U.S. bank shares rose despite ratings agency Moody's downgrading 15 of the world's biggest banks on Thursday. It lowered credit ratings by one to three notches to reflect the banks' risk of losses from volatile capital markets.
Morgan Stanley
World stocks dipped along with European shares after data showed German business sentiment fell for a second straight month in June to its lowest level in more than two years, according to the Ifo think tank. That data added to poor economic numbers this week from the United States, China and Europe.
World stocks, as measured by MSCI's global equity index, were down 0.3 percent and European shares ended down 0.7 percent.

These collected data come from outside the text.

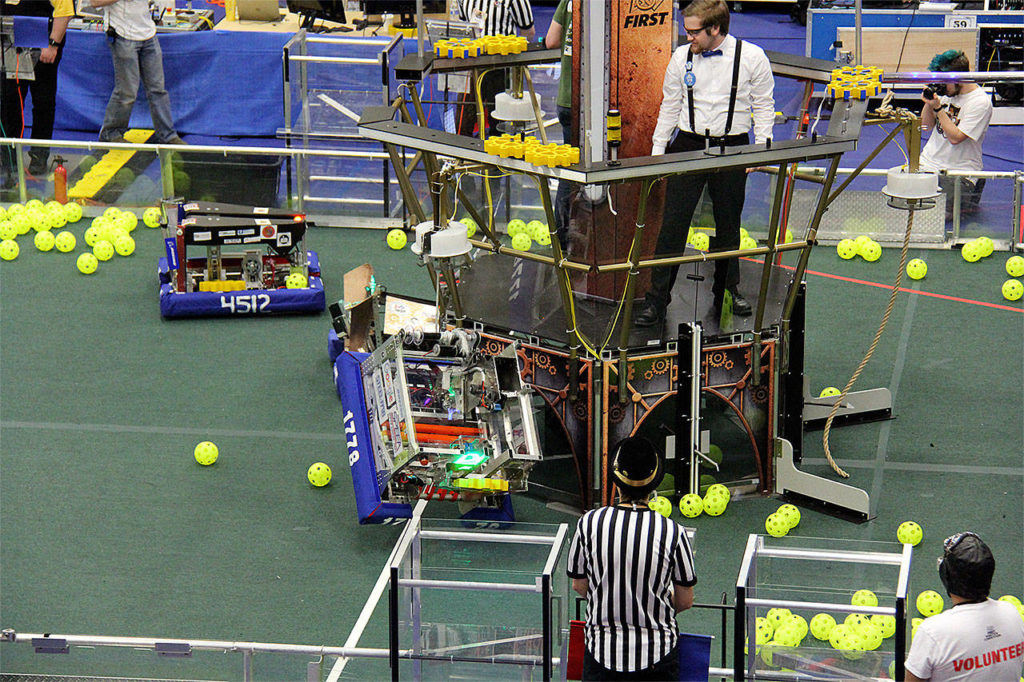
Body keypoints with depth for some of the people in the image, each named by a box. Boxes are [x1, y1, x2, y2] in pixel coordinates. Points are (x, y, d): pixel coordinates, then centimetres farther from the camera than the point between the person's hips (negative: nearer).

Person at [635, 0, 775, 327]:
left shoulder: (751, 57, -5)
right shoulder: (682, 57, 2)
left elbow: (763, 106, 2)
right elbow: (670, 106, 10)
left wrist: (760, 151, -3)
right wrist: (657, 150, 8)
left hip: (732, 147, -1)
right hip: (688, 145, 1)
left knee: (728, 223, 11)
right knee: (673, 223, -4)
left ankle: (728, 289, 30)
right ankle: (657, 298, 0)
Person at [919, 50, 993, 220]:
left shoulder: (981, 102, -16)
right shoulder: (946, 91, 6)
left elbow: (955, 137, -21)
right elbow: (926, 126, 13)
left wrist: (938, 107, -21)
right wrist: (928, 103, -5)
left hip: (960, 171, -6)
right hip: (928, 164, 6)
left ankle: (970, 195, 13)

In the foreign exchange market, the euro rose to as high as $1.2583 and was last at $ 1.2566, up 0.2 percent, on track for a weekly decline of 1.1 percent.

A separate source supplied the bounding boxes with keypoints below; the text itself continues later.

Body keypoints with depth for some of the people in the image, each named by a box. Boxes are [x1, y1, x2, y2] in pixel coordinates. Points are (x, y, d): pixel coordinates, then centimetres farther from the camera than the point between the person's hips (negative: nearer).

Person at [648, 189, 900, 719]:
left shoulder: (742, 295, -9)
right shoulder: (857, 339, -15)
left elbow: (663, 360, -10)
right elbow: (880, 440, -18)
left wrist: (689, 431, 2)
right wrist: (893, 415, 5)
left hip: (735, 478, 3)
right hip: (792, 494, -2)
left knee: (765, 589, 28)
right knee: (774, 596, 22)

On Thursday, it fell about 1.3 percent, the worst daily performance since mid-December.
Bolstering the euro was a move by the ECB to allow financial institutions to pledge a wider range of assets, including collateral of a lower quality, in exchange for cash. The changes, which will be worth over 100 billion euros, marked the ECB's second such move in six months.
"As far as I can tell, the intended effect is to make it easier for people, businesses, banks, etc. to borrow money by utilizing collateral that wasn't available to use before today," said Neal Gilbert, market strategist at GFT in Grand Rapids, Michigan.
The gains in the euro helped gold prices edge higher. Spot gold was up 0.2 percent at $1,568.70 an ounce, but the metal posted a 3.5 percent loss for the week, its second-largest weekly decline of the year.
SPANISH BONDS, STOCKS UP
Spanish stocks rose 1.5 percent after independent audits on Thursday showed Spain's banks will need up to 62 billion euros in capital, well below the 100 billion euro bailout ceiling.
Spanish bonds rallied for a fourth consecutive day. Spanish 10-year yields fell 21 bps to 6.41 percent. After peaking around 7.3 percent earlier this week, yields have fallen as investors take the view that policymakers will put in place the building blocks of a lasting solution to the bloc's long-running debt crisis.
U.S. government debt prices fell as investors pared their bond holdings before next week's supply worth $99 billion. Benchmark 10-year notes fell 13/32 in price at 100-24/32 to yield 1.67 percent, about 5 basis points above Thursday's close.
U.S. primary dealers, which are the 21 Wall Street institutions that do business directly with the Federal Reserve, are holding near-record levels of Treasuries - more than $90 billion according to the latest official data - in part due to their purchases of short-dated debt the Fed has been selling in Operation Twist.
The Fed on Wednesday prolonged Twist into year-end, which allows another $267 billion in longer-dated bond purchases.